WHAT YOU SHOULD DO —
Only a number is wanted: how many lines of the entries include the string "prevent"?

● ● ● ● ●

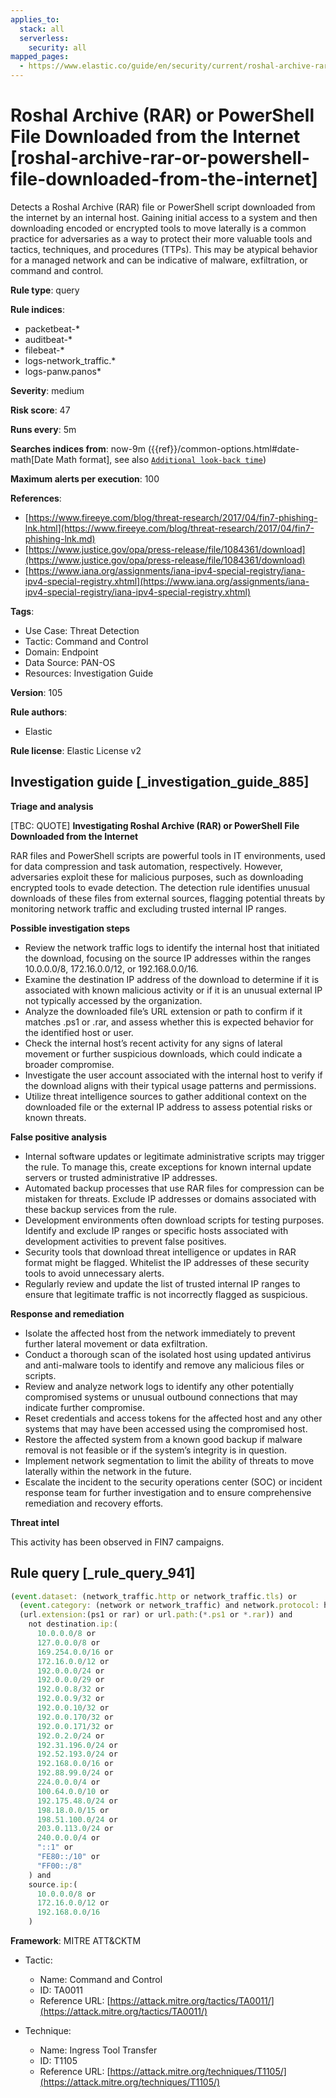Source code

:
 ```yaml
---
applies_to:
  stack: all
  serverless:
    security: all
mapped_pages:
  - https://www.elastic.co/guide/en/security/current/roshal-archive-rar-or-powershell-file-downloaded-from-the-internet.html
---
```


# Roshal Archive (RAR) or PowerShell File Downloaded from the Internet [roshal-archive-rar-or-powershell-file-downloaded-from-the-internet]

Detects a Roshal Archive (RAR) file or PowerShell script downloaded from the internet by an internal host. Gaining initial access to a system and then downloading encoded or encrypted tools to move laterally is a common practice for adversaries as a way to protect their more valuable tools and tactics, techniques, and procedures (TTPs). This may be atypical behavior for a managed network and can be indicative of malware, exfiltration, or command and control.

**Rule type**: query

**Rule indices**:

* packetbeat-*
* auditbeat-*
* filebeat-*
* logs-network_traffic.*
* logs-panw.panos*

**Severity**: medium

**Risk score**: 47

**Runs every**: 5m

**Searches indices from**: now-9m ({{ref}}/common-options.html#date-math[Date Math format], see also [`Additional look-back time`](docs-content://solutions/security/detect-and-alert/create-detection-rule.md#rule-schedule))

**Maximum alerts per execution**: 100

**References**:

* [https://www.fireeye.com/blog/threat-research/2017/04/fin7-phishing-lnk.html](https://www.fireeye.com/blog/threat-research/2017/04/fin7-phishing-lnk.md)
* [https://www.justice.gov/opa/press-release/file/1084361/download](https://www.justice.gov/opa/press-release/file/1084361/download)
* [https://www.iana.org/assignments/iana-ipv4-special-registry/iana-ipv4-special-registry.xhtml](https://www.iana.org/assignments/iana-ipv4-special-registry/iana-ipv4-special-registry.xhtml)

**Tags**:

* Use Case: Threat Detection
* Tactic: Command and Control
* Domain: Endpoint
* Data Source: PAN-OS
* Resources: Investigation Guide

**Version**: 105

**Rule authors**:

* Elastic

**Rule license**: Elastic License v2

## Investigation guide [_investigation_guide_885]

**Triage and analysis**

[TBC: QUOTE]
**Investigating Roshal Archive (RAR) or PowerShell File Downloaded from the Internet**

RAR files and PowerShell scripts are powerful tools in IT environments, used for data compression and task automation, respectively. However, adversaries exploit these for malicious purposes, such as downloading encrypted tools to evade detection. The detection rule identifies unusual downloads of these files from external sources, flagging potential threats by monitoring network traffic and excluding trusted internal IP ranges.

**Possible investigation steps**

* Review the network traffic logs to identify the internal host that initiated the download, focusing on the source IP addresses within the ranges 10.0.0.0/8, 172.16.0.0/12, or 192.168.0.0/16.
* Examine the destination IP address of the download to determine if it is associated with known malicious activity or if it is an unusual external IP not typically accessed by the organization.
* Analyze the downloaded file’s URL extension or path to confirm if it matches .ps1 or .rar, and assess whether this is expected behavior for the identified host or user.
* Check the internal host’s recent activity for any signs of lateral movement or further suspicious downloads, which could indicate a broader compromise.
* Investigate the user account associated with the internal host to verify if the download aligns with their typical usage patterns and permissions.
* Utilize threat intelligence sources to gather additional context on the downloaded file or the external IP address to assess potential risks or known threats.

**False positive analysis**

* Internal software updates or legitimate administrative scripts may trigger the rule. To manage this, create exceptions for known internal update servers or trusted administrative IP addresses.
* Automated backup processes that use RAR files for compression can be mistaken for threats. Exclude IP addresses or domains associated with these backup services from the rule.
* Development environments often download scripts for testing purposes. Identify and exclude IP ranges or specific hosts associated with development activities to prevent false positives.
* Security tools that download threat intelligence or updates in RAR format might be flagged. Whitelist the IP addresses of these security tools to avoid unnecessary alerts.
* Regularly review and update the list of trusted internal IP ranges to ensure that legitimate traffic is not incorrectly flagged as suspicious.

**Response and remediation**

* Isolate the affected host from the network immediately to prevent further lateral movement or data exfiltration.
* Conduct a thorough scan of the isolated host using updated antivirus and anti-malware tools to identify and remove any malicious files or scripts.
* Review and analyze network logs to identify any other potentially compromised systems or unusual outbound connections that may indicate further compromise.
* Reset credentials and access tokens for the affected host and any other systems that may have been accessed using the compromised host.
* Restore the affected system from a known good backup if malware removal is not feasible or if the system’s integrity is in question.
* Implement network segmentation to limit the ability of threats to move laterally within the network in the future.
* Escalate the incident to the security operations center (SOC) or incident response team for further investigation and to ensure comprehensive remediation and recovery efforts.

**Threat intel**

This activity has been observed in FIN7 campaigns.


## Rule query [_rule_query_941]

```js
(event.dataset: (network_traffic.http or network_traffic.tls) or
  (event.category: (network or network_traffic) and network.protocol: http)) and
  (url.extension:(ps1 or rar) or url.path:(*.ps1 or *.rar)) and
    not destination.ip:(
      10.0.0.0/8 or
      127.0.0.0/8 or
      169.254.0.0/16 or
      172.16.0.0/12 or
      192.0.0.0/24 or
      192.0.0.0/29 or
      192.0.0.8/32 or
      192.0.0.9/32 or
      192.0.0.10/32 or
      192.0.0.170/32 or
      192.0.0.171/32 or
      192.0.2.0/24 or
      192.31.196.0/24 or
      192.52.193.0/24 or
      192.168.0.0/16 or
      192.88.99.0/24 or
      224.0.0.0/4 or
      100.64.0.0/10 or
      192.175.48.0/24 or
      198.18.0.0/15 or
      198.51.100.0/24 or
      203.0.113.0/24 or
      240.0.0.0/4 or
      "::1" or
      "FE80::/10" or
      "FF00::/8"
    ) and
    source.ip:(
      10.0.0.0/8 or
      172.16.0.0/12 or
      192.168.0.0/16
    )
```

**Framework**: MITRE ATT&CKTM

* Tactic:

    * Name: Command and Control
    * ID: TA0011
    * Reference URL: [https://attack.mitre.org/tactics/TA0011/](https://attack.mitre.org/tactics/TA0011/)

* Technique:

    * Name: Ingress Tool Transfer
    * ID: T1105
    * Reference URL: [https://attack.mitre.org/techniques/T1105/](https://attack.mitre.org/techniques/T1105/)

● ● ● ● ●

OUTPUT FOR THIS EXERCISE —
2